** Begin Given passage **
If you’re here, you probably already know about our flagship “Safety Tips: A HEMA Experiment” project. If you don’t, this update won’t make any sense to you so click on the link above and then come back.
We’re in the final stages of preparing for the project with only a handful of details remaining to finalise. The majority of the Kickstarter funds we raised were for setup costs, and that’s where our time has been so far. In short, we needed to build testing apparatus from scratch to make sure the experiments gave good results. The good news is that all of the mechanical components are build, tested and operational. Given that the experiment is this weekend (October 12th/13th), that’s very good news indeed.
Creating the Drop Rig
Most of the build time was spent in on the “Drop Rig”, which is used in Experiment 2: Risk of Puncturing Soft Tissues. In short, we need to be able to perform a controlled drop of a sword. We settled on using several ready-made parts which drastically simplified construction.
We shared this demo of the nearly finalised rig a few days ago. Here we were mostly testing that the rails provided a smooth drop, which they do. The precision of the drop is far better than I hoped – each drop has a variation of a few millimetres at most, unless the sword is vibrating before the drop.
Since then the rig has been developed further. We now have an electromagnetic drop mechanism which allows us to position the sword. We can then still any vibrations in the blade, which means we’ll hit the target dead centre every time. The electro magnet is on a mount that rests on two L-Shaped brackets sticking out to each side. This means that during the test, to raise the drop we simply place spaces of different sizes on both sides of the bracket, allowing us to very quickly change the drop height (and so energy) as we test. This quick change is essential for making sure the experiments can be done in a timely manner.
Augmenting the Mask Stand
Building the rig took most of our time and was the biggest uncertainty in the project. But it’s also only for one of the experiments. The other risk we’re trying to assess is whether tips increase the force transferred to a mask when struck, and Experiment 1: Excessive Force to Mask and Neck is designed to test this. Once again we needed to build our tools.
** End Given passage **
Instructions
[a] Answer these questions from the experiment update, each on its own line:
(i) On what dates is the experiment being held?
(ii) Which experiment uses the Drop Rig?
(iii) What does the mount for the electromagnet rest on?
[b] Carry on writing the HEMA safety tips experiment update, starting right after its last sentence.
The lines that come next have no connection to the update on the HEMA safety tips experiment.
** Begin Available data **
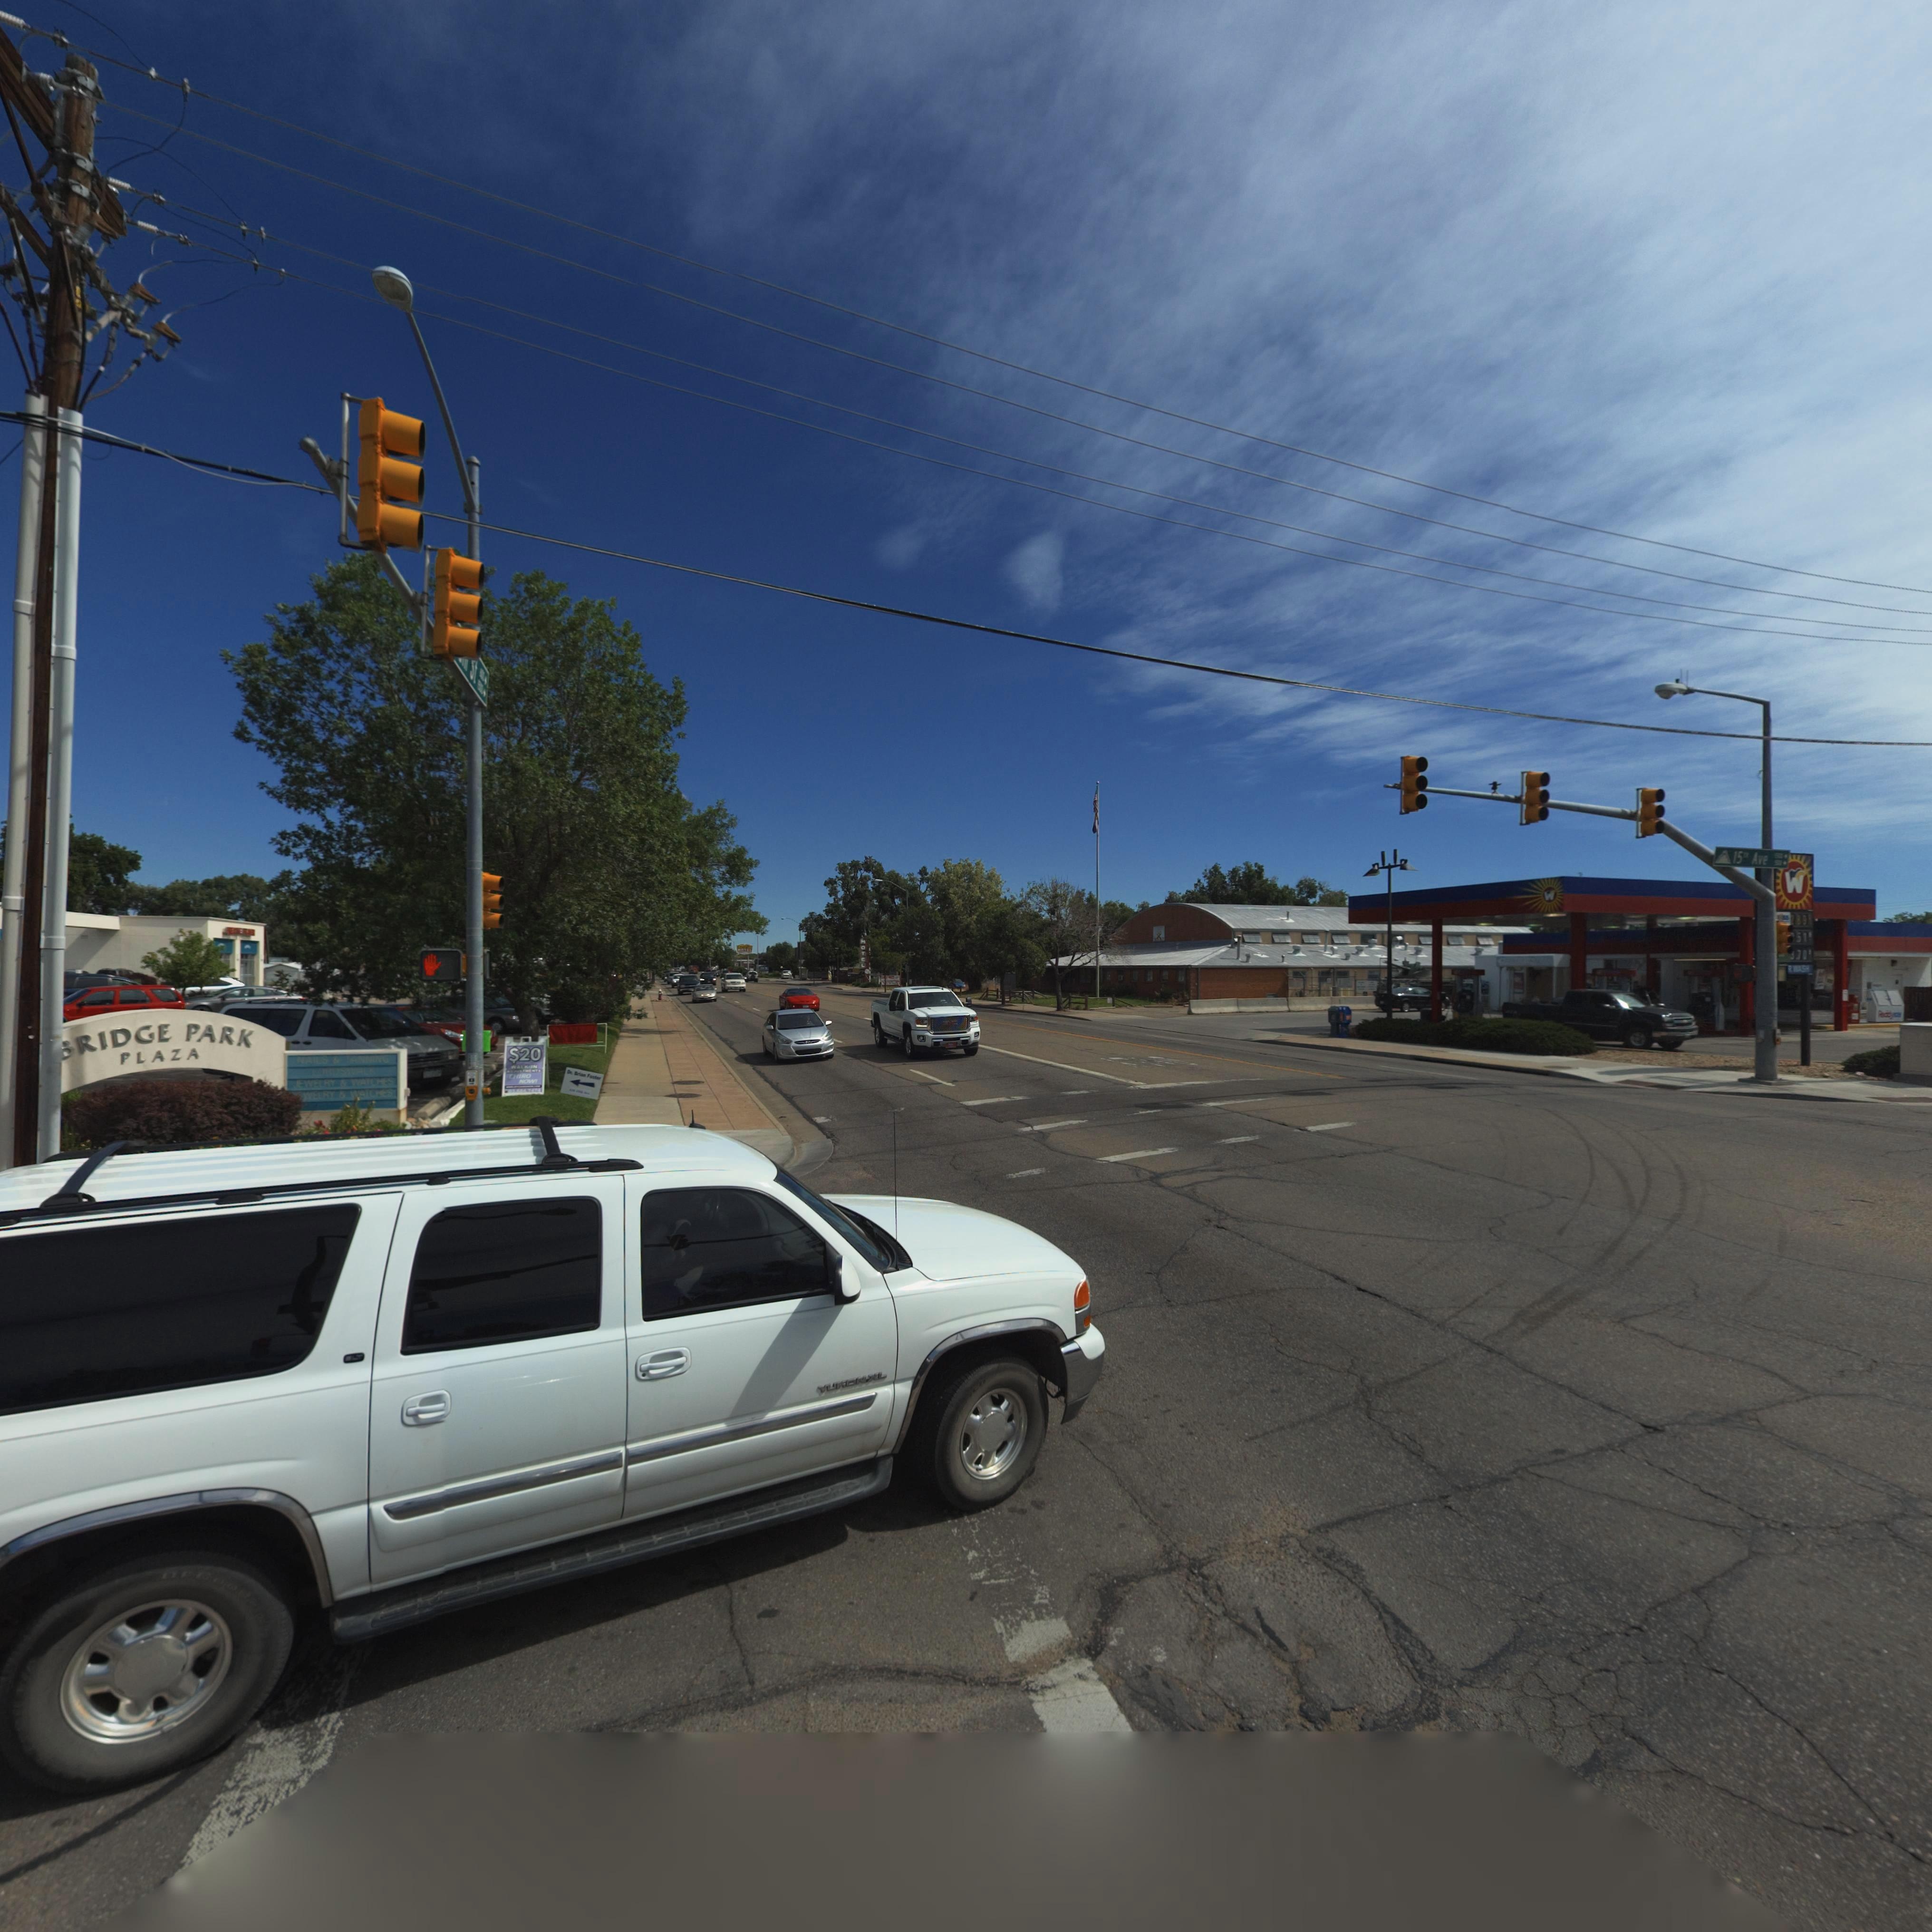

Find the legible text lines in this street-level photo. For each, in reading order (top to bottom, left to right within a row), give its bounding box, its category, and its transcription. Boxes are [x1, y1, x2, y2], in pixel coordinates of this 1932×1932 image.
** End Available data **
Answers to the problems
[a]
(i) October 12th/13th.
(ii) Experiment 2: Risk of Puncturing Soft Tissues.
(iii) Two L-shaped brackets sticking out to each side.

[b]
This was much simpler than the rig. The basic mount is a boxing ball with a spring base that moves easily in all directions. The ball fits snuggly into medium-sized fencing masks. The main part we had to fix was the base, with the original base being too unstable for heavy hits – we wanted to make sure we could hit it as hard as we like, so the base has been upgraded to be wider and made of heavy plywood. We can add further stability by placing heavy weights on top. It barely moved in any of these tests. As well as testing the stability, I was also gathering accelerometer data here – not to analyse, but to make the data collection process as slick as possible. Again, any time saved on the day means we can run more experiments, which is where the real value lies.
Remaining Tasks
So what’s left to do? In terms of prep work, not a lot. The tests above showed that we need to make a few tweaks to how we mount the accelerometer, but this will only take a few minutes. On Thursday night work for the experiment begins with making the ballistic gelatine we will need. We’re using a water bath to control the heat – which helps make sure we can get very clear gelatine by not needing to stir it – and coffee cups as moulds (in true Coffee & HEMA style). The targets need to be made at least 36 hours before the experiment to ensure they have an even consistency.
Friday will then all be prep work: getting accelerometers calibrated, equipment laid out, plastic sword tips made, creating data collection spreadsheets and generally getting it all configured so that on the actual day of the experiment we can do as much testing as possible. Of course we’ll be filming all of it to make sure we can share the results and how we achieved them widely.
We have supplies and hopefully the time to do a total of 3 experiments, starting by testing a rapier with several tipping options, and then 2 of our “stretch” experiments according to our backers’ priorities. If we have a few supplies left over at the end and the time to do it, we may also do “pilot” tests of some of our stretch experiments to see whether they are worth doing in full or if there’s no meaningful test data we can produce.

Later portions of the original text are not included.